The Defense Department needs to bring new order and discipline to software acquisition, development and maintenance or face serious consequences in future wars, according to D. Patricia Sanders, DOD's director of test, systems engineering and evaluation.

SALT LAKE CITY, Utah—- The Defense Department needs to bring new order and discipline to software acquisition, development and maintenance or face serious consequences in future wars, according to D. Patricia Sanders, DOD's director of test, systems engineering and evaluation.

Software has become key to new military policies and tactics "that exploit the potential of information technology," said Sanders, the keynote speaker here at the tenth annual Software Technology Conference. "[The concept] of full-spectrum dominance is predicated on knowledge sharing."

Despite the increasing importance of IT and software-based platforms—- Sanders estimated that electronic systems may account for one-third the cost of new, high-performance aircraft—- DOD has a poor software track record, she said. A recent DOD study of major software development projects showed an "average 36-month slip in the schedule," Sanders said, with "one-third canceled before completion."

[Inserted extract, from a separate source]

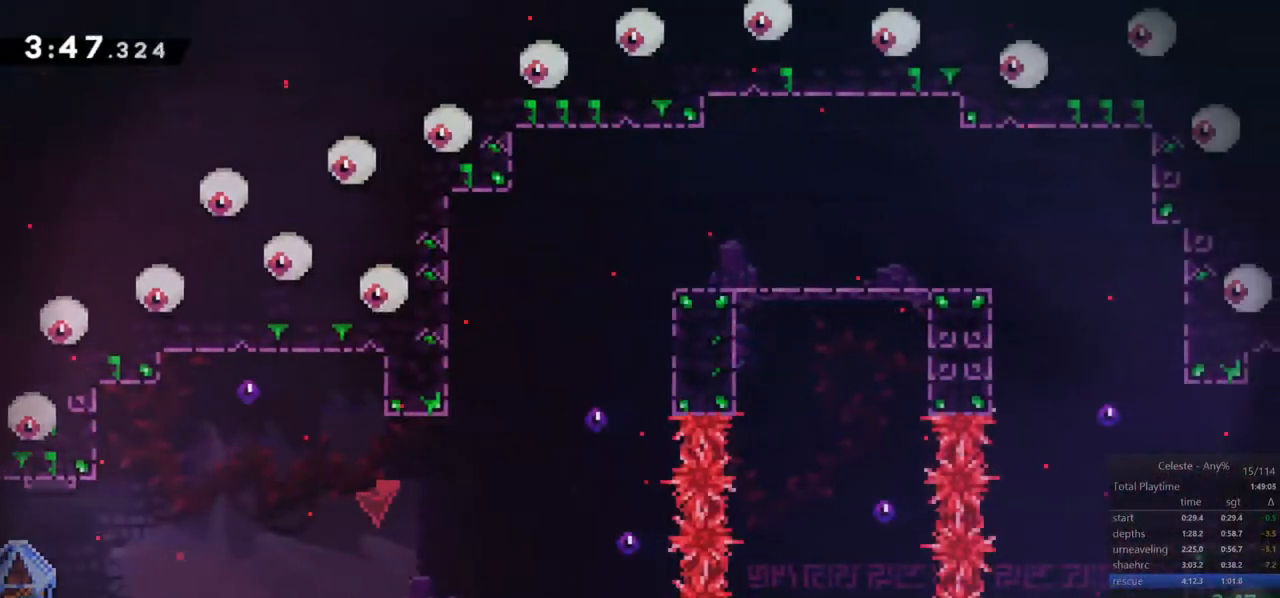
{"keys": ["grab", "jump", "right"], "events": [[17, "grab", "up"], [67, "dash", "down"], [167, "grab", "down"], [217, "jump", "down"], [267, "dash", "up"]]}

DOD software developers need to give up an attitude that "software is easy to change" and instead focus on the fact that "software defects are the most expensive of all defects to fix," Sanders said.

While the press and top Pentagon managers have focused on recent hacker attacks against DOD networks as examples of serious information warfare threats, Sanders believes a greater threat lies within DOD itself. U.S. military forces cannot perform their future IT-enhanced missions "unless the software works," she said.

"Software that does not work," Sanders said, "is self-inflicted information warfare."